▸ What is required:
From the entries provided below, copy each line that contains the word "which".

Data to process below:

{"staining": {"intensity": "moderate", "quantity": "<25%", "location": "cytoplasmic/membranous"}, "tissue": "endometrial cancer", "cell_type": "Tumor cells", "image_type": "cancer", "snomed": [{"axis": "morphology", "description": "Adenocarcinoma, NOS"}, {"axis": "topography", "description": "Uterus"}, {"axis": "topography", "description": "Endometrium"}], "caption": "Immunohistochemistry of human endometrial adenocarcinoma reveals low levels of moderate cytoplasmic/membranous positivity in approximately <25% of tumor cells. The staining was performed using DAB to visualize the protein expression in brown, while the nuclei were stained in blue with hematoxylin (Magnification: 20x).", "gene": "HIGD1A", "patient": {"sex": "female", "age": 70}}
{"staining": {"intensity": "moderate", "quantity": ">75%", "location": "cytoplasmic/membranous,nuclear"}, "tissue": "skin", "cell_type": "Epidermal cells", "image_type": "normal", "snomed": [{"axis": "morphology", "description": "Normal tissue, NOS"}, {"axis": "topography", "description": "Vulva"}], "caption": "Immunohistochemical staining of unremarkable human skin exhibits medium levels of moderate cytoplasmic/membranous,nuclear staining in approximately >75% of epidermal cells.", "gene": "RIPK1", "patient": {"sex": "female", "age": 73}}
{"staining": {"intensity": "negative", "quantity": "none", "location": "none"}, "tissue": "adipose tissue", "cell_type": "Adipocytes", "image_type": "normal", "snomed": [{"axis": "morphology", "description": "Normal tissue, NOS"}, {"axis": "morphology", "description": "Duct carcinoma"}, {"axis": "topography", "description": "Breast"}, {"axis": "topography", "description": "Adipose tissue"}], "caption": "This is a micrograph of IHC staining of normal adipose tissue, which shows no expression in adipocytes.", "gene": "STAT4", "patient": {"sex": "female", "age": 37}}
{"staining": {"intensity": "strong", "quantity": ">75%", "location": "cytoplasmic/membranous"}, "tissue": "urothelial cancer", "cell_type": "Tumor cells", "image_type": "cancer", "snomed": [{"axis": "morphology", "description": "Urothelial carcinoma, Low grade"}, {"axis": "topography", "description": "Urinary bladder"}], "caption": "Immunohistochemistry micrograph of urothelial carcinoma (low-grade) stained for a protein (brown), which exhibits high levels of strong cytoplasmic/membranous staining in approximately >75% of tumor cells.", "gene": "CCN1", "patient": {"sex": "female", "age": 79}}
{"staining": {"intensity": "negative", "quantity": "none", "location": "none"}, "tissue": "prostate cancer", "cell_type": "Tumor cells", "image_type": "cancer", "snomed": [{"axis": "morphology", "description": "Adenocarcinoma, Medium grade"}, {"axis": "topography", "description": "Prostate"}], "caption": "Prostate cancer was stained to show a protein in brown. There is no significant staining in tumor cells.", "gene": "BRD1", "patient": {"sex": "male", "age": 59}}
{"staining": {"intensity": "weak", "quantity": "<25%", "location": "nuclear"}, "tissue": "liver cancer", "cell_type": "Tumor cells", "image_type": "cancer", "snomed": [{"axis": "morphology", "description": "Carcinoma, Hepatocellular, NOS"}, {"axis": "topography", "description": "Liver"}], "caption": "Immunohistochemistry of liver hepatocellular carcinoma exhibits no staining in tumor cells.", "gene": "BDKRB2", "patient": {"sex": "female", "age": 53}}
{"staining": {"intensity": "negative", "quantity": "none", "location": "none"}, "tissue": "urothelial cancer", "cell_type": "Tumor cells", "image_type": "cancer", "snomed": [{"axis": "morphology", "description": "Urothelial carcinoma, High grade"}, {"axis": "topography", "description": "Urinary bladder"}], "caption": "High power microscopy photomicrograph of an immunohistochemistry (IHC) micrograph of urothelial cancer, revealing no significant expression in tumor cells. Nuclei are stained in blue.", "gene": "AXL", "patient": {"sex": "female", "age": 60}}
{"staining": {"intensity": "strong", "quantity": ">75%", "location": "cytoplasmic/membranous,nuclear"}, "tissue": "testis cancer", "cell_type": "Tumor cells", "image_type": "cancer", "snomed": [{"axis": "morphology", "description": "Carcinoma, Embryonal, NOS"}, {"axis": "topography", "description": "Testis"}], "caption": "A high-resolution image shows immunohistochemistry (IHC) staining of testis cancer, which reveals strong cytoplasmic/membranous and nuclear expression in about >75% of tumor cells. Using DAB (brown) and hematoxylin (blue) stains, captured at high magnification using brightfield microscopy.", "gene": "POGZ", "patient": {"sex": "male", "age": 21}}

End of Data to process.

▸ Exercise solution:
{"staining": {"intensity": "negative", "quantity": "none", "location": "none"}, "tissue": "adipose tissue", "cell_type": "Adipocytes", "image_type": "normal", "snomed": [{"axis": "morphology", "description": "Normal tissue, NOS"}, {"axis": "morphology", "description": "Duct carcinoma"}, {"axis": "topography", "description": "Breast"}, {"axis": "topography", "description": "Adipose tissue"}], "caption": "This is a micrograph of IHC staining of normal adipose tissue, which shows no expression in adipocytes.", "gene": "STAT4", "patient": {"sex": "female", "age": 37}}
{"staining": {"intensity": "strong", "quantity": ">75%", "location": "cytoplasmic/membranous"}, "tissue": "urothelial cancer", "cell_type": "Tumor cells", "image_type": "cancer", "snomed": [{"axis": "morphology", "description": "Urothelial carcinoma, Low grade"}, {"axis": "topography", "description": "Urinary bladder"}], "caption": "Immunohistochemistry micrograph of urothelial carcinoma (low-grade) stained for a protein (brown), which exhibits high levels of strong cytoplasmic/membranous staining in approximately >75% of tumor cells.", "gene": "CCN1", "patient": {"sex": "female", "age": 79}}
{"staining": {"intensity": "strong", "quantity": ">75%", "location": "cytoplasmic/membranous,nuclear"}, "tissue": "testis cancer", "cell_type": "Tumor cells", "image_type": "cancer", "snomed": [{"axis": "morphology", "description": "Carcinoma, Embryonal, NOS"}, {"axis": "topography", "description": "Testis"}], "caption": "A high-resolution image shows immunohistochemistry (IHC) staining of testis cancer, which reveals strong cytoplasmic/membranous and nuclear expression in about >75% of tumor cells. Using DAB (brown) and hematoxylin (blue) stains, captured at high magnification using brightfield microscopy.", "gene": "POGZ", "patient": {"sex": "male", "age": 21}}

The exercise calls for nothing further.